Every environmentalist and travel safety expert in Israel will say Hiriya's rising tide of garbage and its growing bird population constitute a major accident waiting to happen. If that sounds alarmist, it may be worth noting that the Israeli Air Force, which has lost only 22 planes in air combat over 50 war-punctuated years, has lost another eight through collisions with birds, often with the deaths of their crews. Situated at a crossroads for migration, Israel is said to have the world's highest concentration of birds per square mile. Environmentalists are doing their best to minimise the threat by improving radar tracking of migration routes and adapting flight paths accordingly, but to thwart the threat posed by the Hiriya dump, they need strong government backing. So far, they haven't had it.

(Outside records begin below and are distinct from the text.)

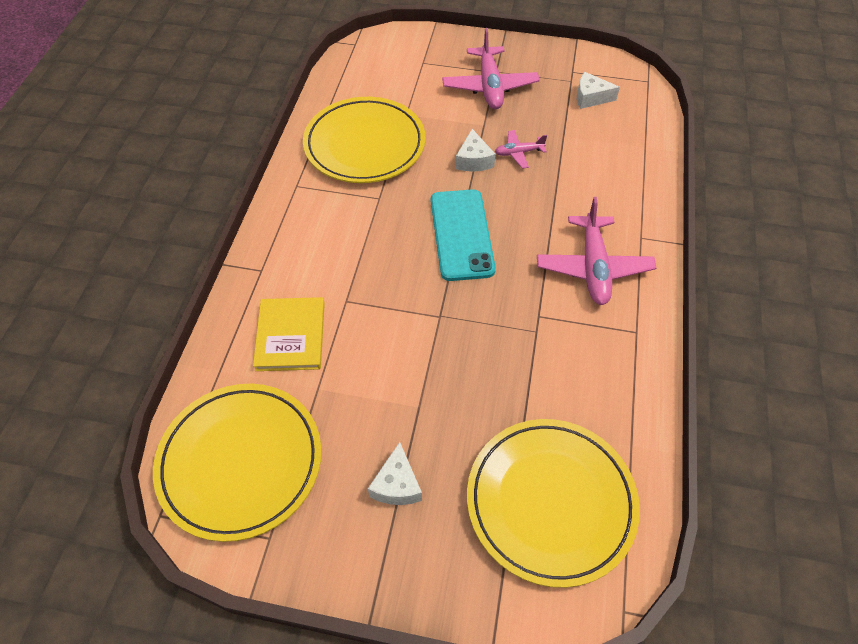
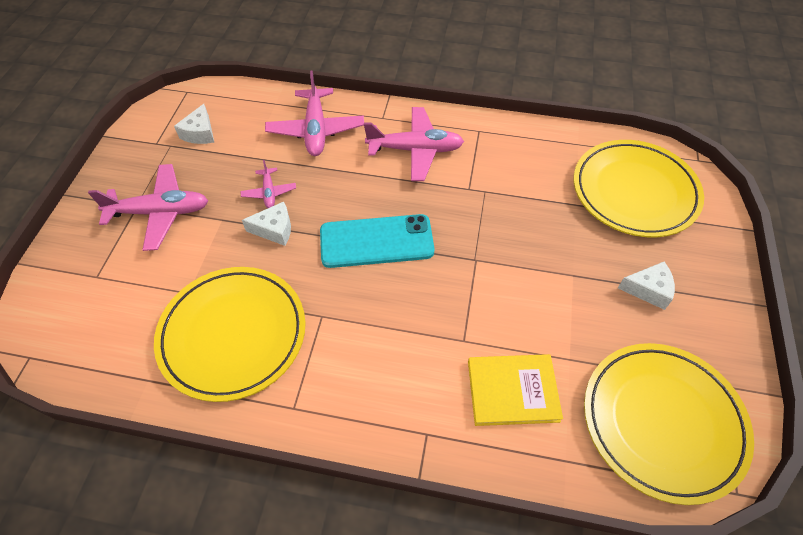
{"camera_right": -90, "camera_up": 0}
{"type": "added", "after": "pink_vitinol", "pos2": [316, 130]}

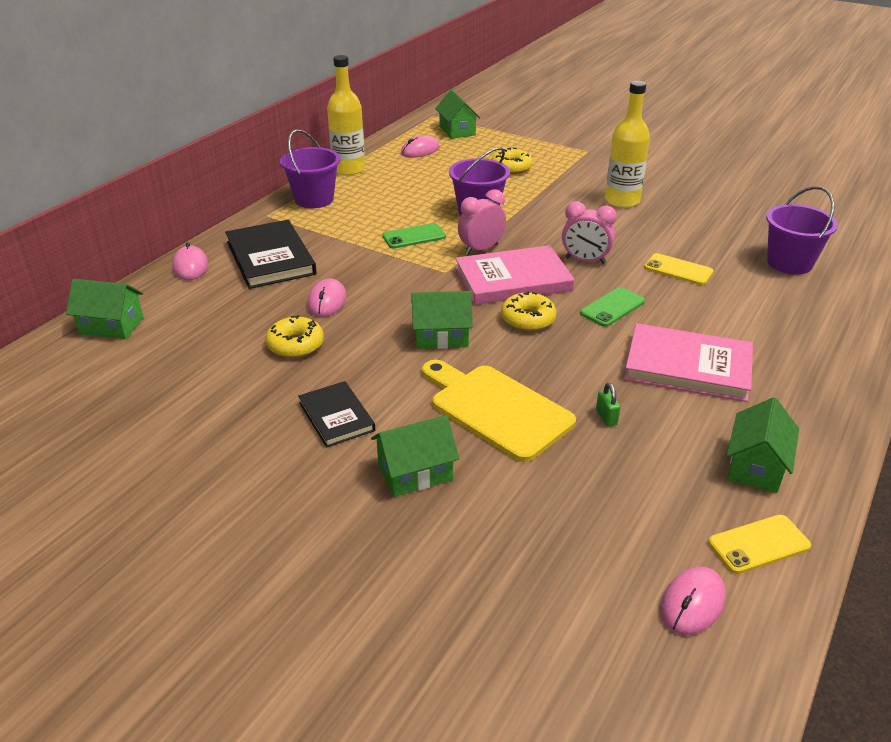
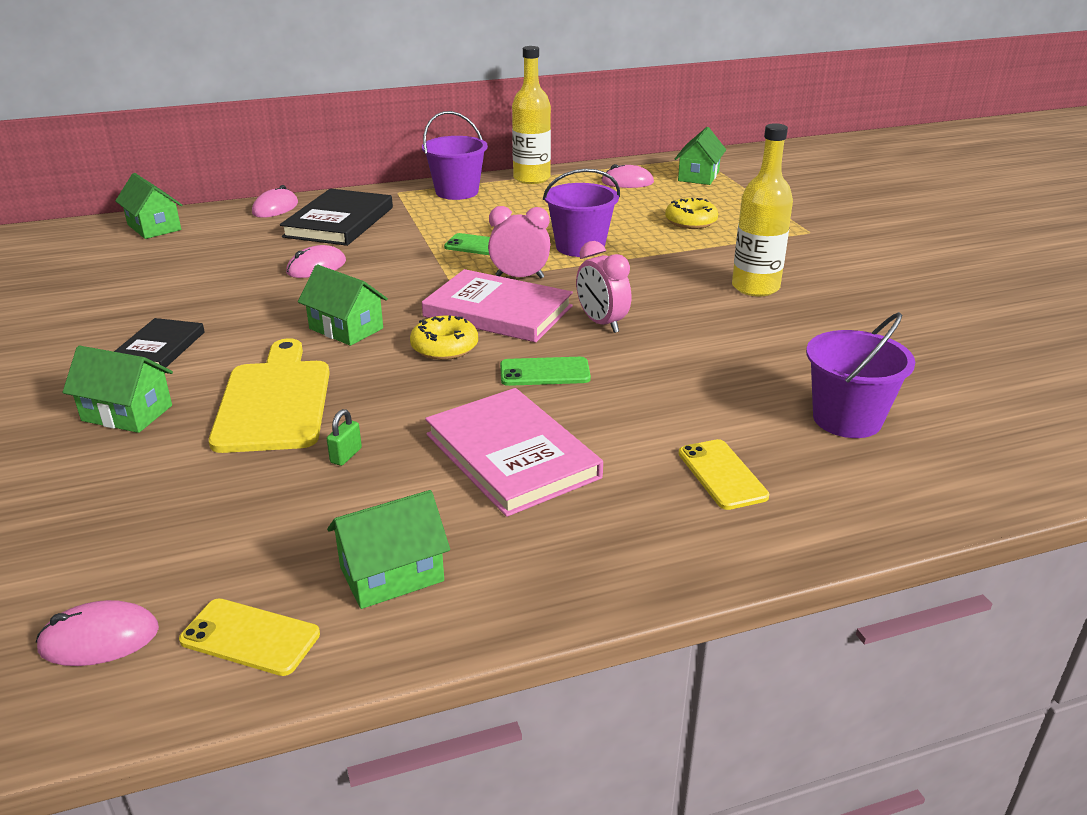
{"camera_right": 40, "camera_up": -5}
{"type": "removed", "before": "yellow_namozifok", "pos1": [295, 345]}
{"type": "moved", "before": "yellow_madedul", "pos1": [678, 270], "pos2": [722, 475]}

The last Labour government talked non-stop about closing the Hiriya. It even set a 1995 deadline, but failed to impose it.

The current government has set a December 31st deadline for a phased closure, but nobody expects to see that honoured either - not with the army and local residents clamouring to block the five proposed alternative dumping sites and with local councils refusing to pay the extra costs of transporting rubbish to these more distant dumps.